## TEXTO MOSTRADO
- - -
Se Alza el Telón
Malkah Rabell
Las 200 representaciones de El extranjero
Una obra de teatro que llega a las 200 representaciones, demuestra con seguridad que se trata de un éxito, aun cuando ese triunfo no llegue a la crítica, ni tal vez al mundo artístico. Tal es, puede decirse, el caso de El extranjero, que no trata de la maravillosa novela de Albert Camus, como algunos suponen, sino de un autor norteamericano bastante desconocido: Larry Shue, que se presenta en el teatro San Rafael, y que la noche de la presentación de las 200 funciones estaba repleto hasta el último rincón.
Aunque se supone que se trata de una comedia, es difícil afirmarlo con toda seguridad. Pues, El extranjero ni es del todo una comedia, ni tampoco un drama, ni siquiera un melodrama de aventuras. Presenta más bien una mezcolanza de todos esos rasgos. Y lo mismo podemos decir de su protagonista, Charlie, que ha de enfrentarse a un papel muy difícil, que no logra imponerse como cómico, ni tampoco como dramático, y no se sabe muy bien es tonto, loco pícaro. Construir un carácter con semenjantes rasgos no deja de ser sumamente complicado. Héctor Bonilla, que hace interpretar dos o tres actos sin pronunciar una sola palabra, dándose a entender con mímica, con gestos o palabras inventadas, crea ese personaje extraño.
- - -
## DATOS DE ENTRADA

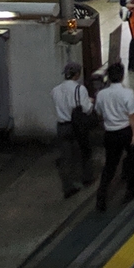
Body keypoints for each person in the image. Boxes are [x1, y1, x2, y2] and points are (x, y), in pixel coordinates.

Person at [93, 61, 134, 212]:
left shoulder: (101, 94)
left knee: (110, 165)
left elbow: (99, 112)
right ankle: (130, 189)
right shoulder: (127, 93)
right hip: (125, 130)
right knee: (133, 159)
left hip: (110, 133)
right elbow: (132, 115)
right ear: (122, 76)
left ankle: (101, 197)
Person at [51, 61, 95, 197]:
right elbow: (86, 109)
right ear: (77, 74)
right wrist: (91, 102)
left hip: (61, 126)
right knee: (84, 151)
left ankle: (68, 187)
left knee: (66, 157)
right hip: (76, 125)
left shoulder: (55, 90)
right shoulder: (80, 89)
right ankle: (86, 178)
- - -
## LO QUE HARÁS
- 1) Escribe sin cambios el fragmento de la reseña sobre El extranjero que empieza en "Aunque se supone" y sigue hasta "ese personaje extraño.".
- 2) Responde estas preguntas según la reseña sobre El extranjero:
(a) ¿En qué teatro se presenta la obra?
(b) ¿Qué autor norteamericano la escribió?
(c) ¿Qué actor crea el personaje de Charlie?
Los registros no hacen falta para resolver nada de esto.

## TAREAS RESUELTAS
- 1)
Aunque se supone que se trata de una comedia, es difícil afirmarlo con toda seguridad. Pues, El extranjero ni es del todo una comedia, ni tampoco un drama, ni siquiera un melodrama de aventuras. Presenta más bien una mezcolanza de todos esos rasgos. Y lo mismo podemos decir de su protagonista, Charlie, que ha de enfrentarse a un papel muy difícil, que no logra imponerse como cómico, ni tampoco como dramático, y no se sabe muy bien es tonto, loco pícaro. Construir un carácter con semenjantes rasgos no deja de ser sumamente complicado. Héctor Bonilla, que hace interpretar dos o tres actos sin pronunciar una sola palabra, dándose a entender con mímica, con gestos o palabras inventadas, crea ese personaje extraño.

- 2)
(a) En el teatro San Rafael.
(b) Larry Shue.
(c) Héctor Bonilla.